--- Record excerpts ---
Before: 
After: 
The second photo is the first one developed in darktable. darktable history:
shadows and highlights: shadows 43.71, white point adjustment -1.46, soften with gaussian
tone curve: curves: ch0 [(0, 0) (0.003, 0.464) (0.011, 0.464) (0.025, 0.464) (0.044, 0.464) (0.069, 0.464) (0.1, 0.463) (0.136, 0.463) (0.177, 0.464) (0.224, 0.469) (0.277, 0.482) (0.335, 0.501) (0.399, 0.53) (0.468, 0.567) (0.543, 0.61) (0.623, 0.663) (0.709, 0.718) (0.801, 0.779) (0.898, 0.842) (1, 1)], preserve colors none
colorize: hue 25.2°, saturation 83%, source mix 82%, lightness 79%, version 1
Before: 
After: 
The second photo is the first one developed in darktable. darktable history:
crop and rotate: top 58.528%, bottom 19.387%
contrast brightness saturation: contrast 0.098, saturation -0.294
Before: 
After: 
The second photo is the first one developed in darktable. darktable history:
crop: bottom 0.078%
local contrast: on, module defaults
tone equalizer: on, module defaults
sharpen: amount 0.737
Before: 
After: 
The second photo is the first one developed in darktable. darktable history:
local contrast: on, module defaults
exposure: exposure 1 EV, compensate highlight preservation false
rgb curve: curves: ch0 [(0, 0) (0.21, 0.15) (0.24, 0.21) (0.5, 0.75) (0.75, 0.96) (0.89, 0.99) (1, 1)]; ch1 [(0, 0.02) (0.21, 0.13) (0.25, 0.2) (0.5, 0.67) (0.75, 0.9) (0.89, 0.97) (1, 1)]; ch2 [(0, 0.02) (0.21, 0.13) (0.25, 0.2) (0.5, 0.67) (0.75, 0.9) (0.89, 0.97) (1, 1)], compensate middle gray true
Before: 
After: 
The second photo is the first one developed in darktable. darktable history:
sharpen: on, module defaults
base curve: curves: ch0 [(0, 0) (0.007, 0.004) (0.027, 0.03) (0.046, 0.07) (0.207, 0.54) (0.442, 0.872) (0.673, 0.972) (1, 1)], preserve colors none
---
## Description of the task
Duplicate every line above with no changes.

## The output
Before: 
After: 
The second photo is the first one developed in darktable. darktable history:
shadows and highlights: shadows 43.71, white point adjustment -1.46, soften with gaussian
tone curve: curves: ch0 [(0, 0) (0.003, 0.464) (0.011, 0.464) (0.025, 0.464) (0.044, 0.464) (0.069, 0.464) (0.1, 0.463) (0.136, 0.463) (0.177, 0.464) (0.224, 0.469) (0.277, 0.482) (0.335, 0.501) (0.399, 0.53) (0.468, 0.567) (0.543, 0.61) (0.623, 0.663) (0.709, 0.718) (0.801, 0.779) (0.898, 0.842) (1, 1)], preserve colors none
colorize: hue 25.2°, saturation 83%, source mix 82%, lightness 79%, version 1
Before: 
After: 
The second photo is the first one developed in darktable. darktable history:
crop and rotate: top 58.528%, bottom 19.387%
contrast brightness saturation: contrast 0.098, saturation -0.294
Before: 
After: 
The second photo is the first one developed in darktable. darktable history:
crop: bottom 0.078%
local contrast: on, module defaults
tone equalizer: on, module defaults
sharpen: amount 0.737
Before: 
After: 
The second photo is the first one developed in darktable. darktable history:
local contrast: on, module defaults
exposure: exposure 1 EV, compensate highlight preservation false
rgb curve: curves: ch0 [(0, 0) (0.21, 0.15) (0.24, 0.21) (0.5, 0.75) (0.75, 0.96) (0.89, 0.99) (1, 1)]; ch1 [(0, 0.02) (0.21, 0.13) (0.25, 0.2) (0.5, 0.67) (0.75, 0.9) (0.89, 0.97) (1, 1)]; ch2 [(0, 0.02) (0.21, 0.13) (0.25, 0.2) (0.5, 0.67) (0.75, 0.9) (0.89, 0.97) (1, 1)], compensate middle gray true
Before: 
After: 
The second photo is the first one developed in darktable. darktable history:
sharpen: on, module defaults
base curve: curves: ch0 [(0, 0) (0.007, 0.004) (0.027, 0.03) (0.046, 0.07) (0.207, 0.54) (0.442, 0.872) (0.673, 0.972) (1, 1)], preserve colors none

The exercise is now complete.